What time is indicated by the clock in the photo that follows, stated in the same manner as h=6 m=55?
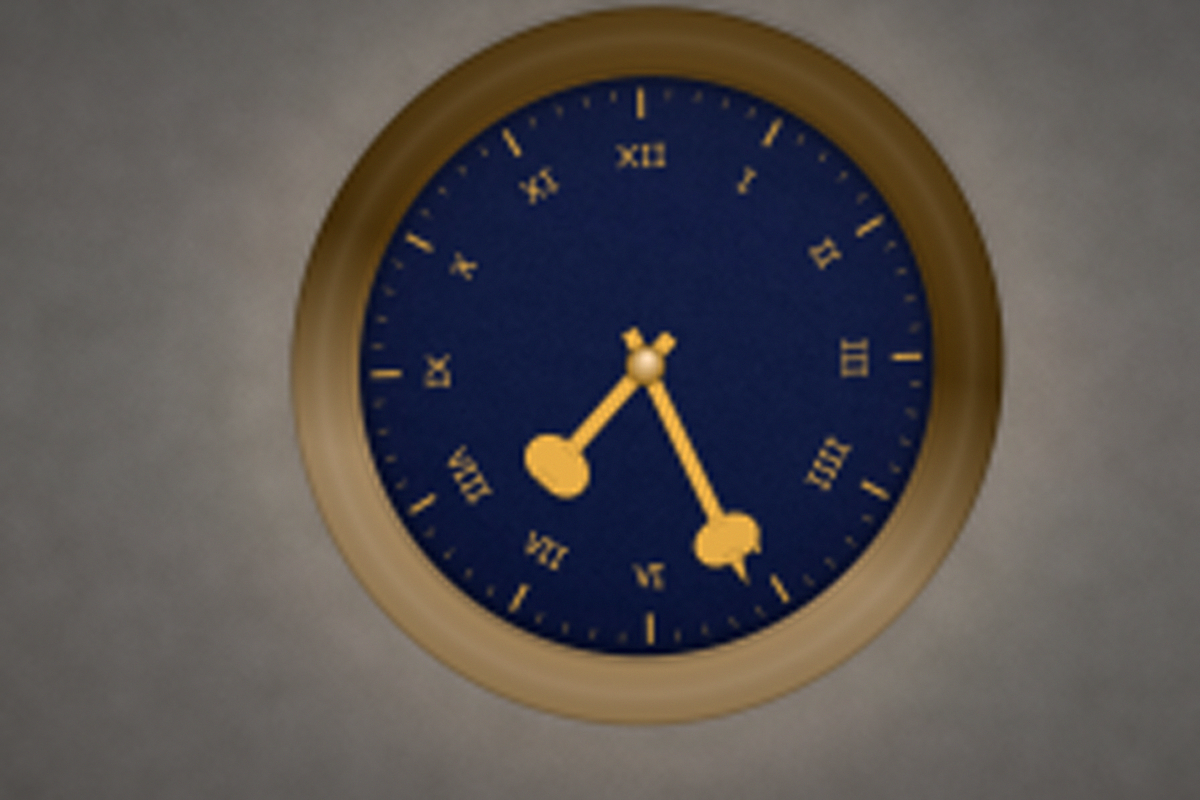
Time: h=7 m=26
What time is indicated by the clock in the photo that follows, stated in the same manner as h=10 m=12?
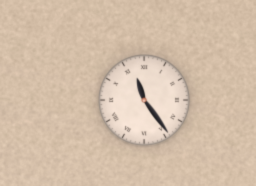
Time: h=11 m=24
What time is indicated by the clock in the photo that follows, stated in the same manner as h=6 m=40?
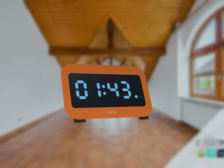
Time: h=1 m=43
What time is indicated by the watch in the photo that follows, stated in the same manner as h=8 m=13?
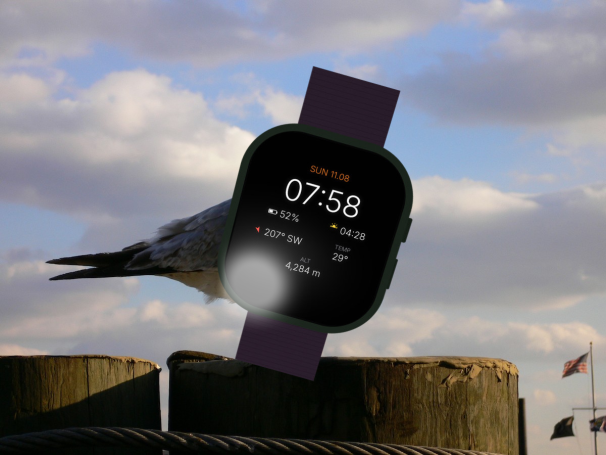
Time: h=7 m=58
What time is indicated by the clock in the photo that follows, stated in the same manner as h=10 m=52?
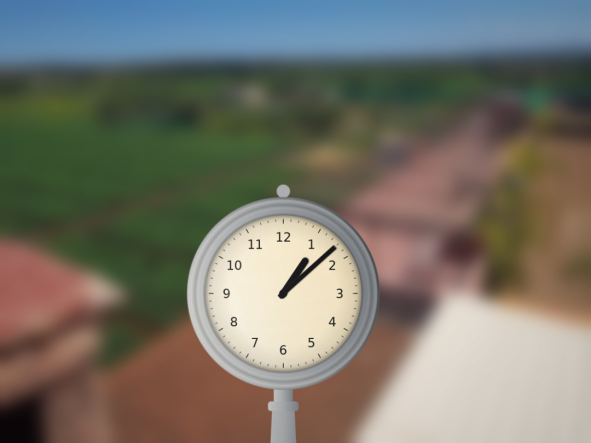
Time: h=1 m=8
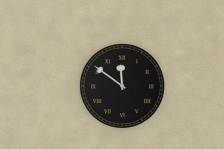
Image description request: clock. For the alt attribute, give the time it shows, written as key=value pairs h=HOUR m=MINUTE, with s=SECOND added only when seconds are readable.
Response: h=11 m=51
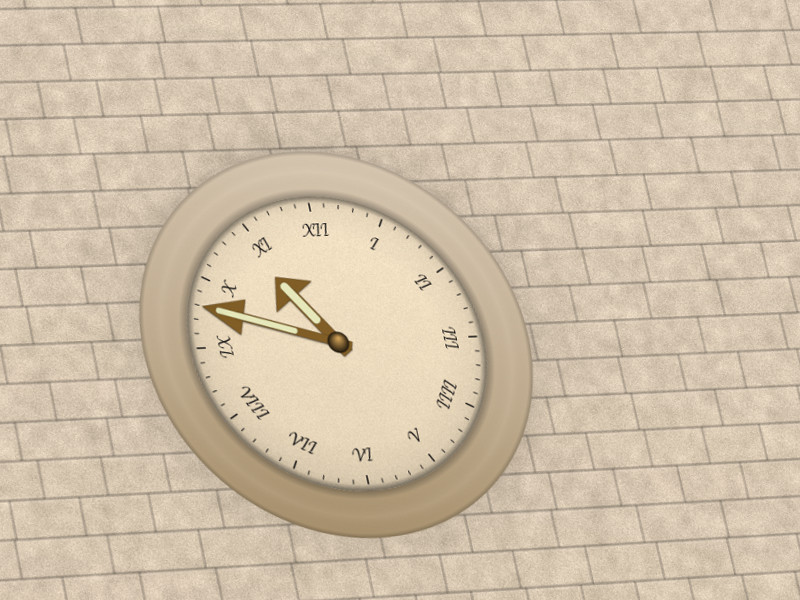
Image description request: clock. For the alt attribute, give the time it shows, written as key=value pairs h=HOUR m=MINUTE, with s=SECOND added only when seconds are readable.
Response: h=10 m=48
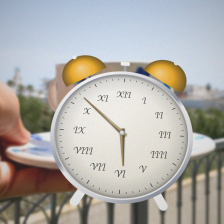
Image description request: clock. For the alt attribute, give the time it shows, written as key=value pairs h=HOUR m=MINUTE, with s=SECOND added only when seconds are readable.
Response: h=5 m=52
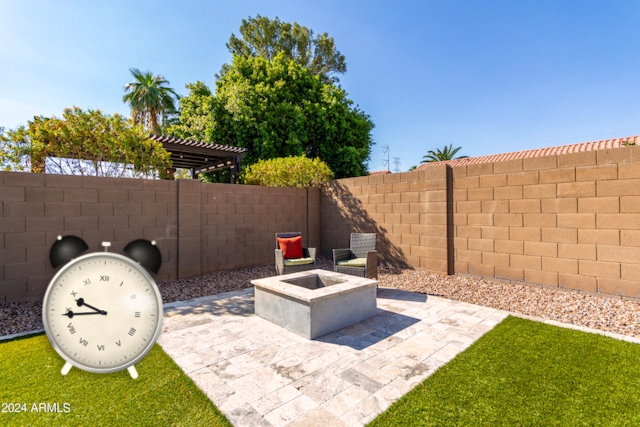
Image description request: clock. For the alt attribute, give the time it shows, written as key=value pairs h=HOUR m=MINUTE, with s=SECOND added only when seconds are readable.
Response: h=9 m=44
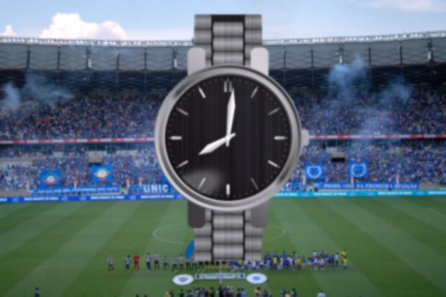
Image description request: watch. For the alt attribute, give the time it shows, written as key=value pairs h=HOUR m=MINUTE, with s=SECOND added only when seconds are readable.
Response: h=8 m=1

* * *

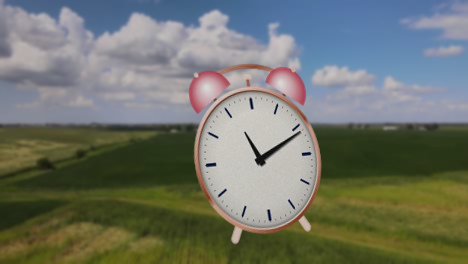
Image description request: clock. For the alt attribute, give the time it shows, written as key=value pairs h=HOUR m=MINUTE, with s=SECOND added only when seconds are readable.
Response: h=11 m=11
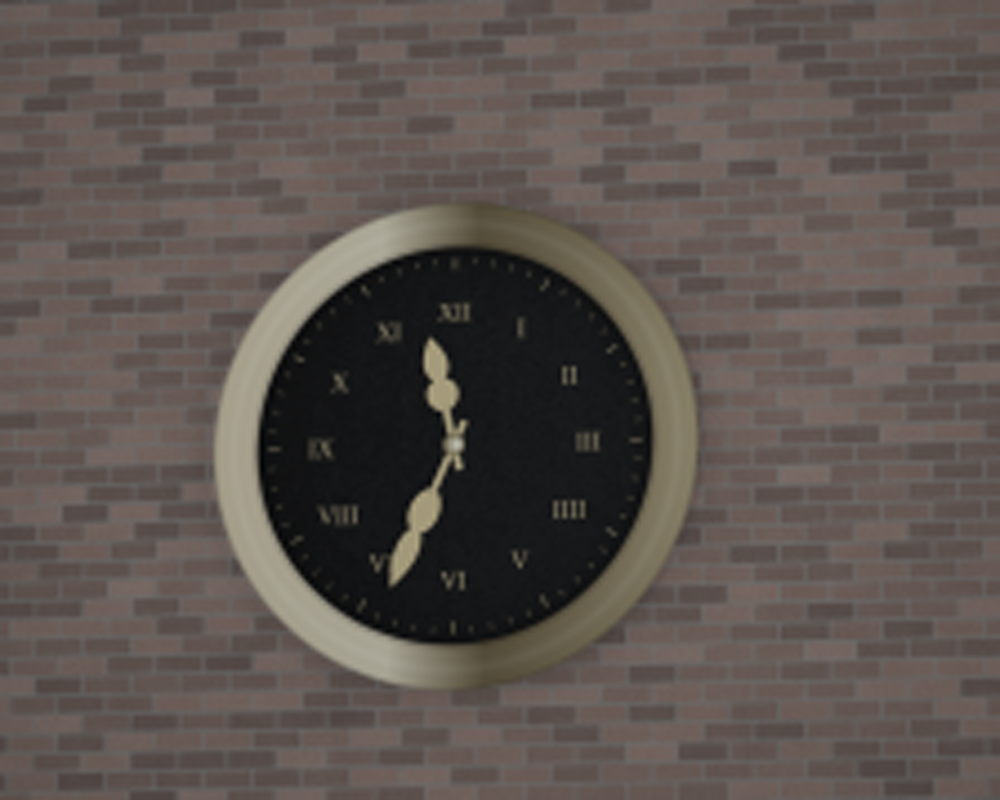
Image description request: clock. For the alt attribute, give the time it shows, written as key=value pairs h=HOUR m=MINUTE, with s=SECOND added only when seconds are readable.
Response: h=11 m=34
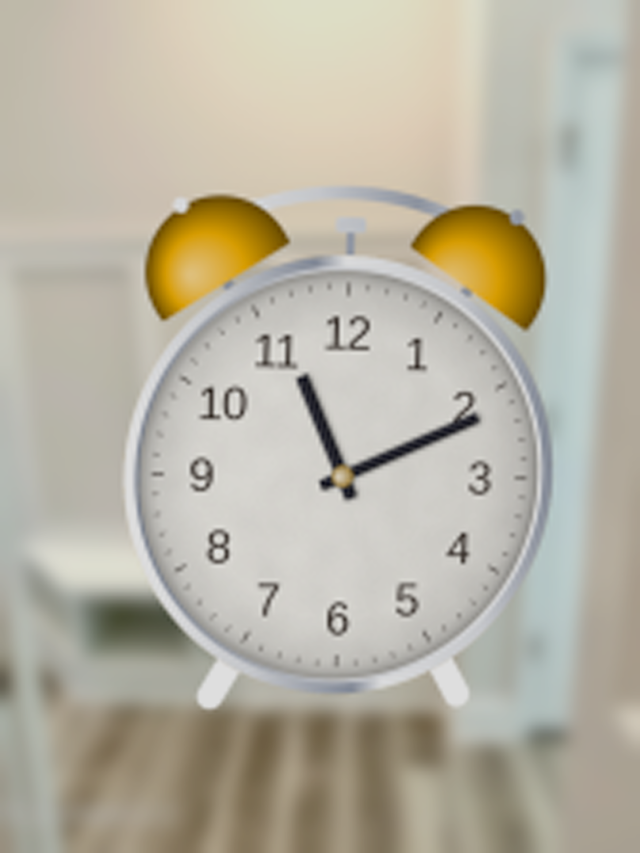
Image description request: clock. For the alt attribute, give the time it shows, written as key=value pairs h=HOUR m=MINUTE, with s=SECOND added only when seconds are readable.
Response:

---

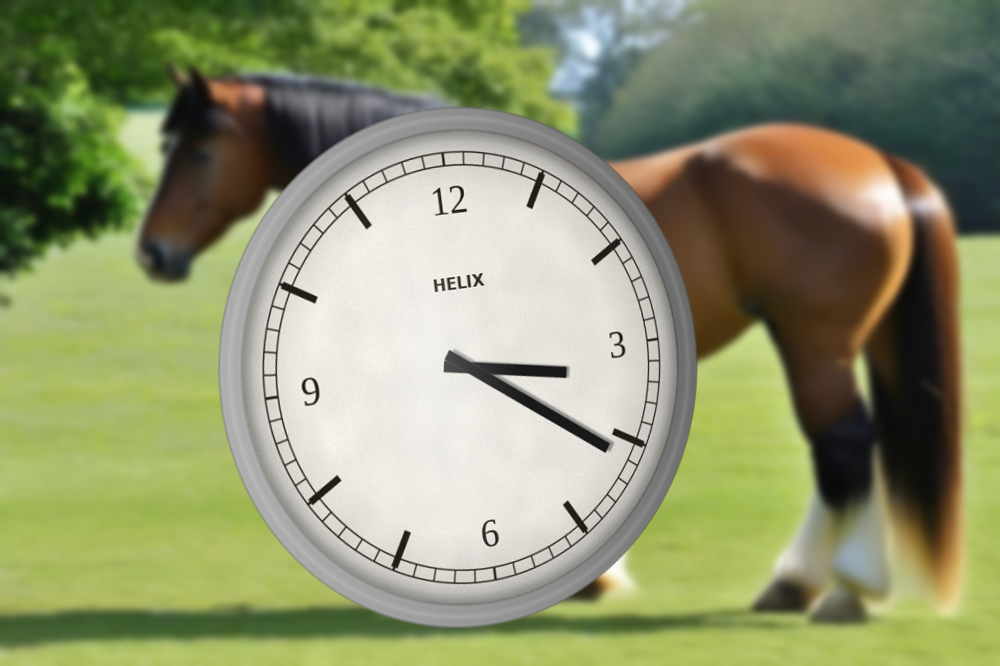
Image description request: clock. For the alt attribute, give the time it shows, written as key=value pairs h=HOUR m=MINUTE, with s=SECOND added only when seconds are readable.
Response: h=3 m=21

GOAL
Pull out every line of the listing that contains the word "indicated", copying each one in full.

EXERCISE RESPONSE
What time is indicated by the clock in the photo that follows, stated in the same manner as h=6 m=55?
What time is indicated by the clock in the photo that follows, stated in the same manner as h=10 m=12?
What time is indicated by the clock in the photo that follows, stated in the same manner as h=6 m=40?
What time is indicated by the watch in the photo that follows, stated in the same manner as h=8 m=13?
What time is indicated by the clock in the photo that follows, stated in the same manner as h=10 m=52?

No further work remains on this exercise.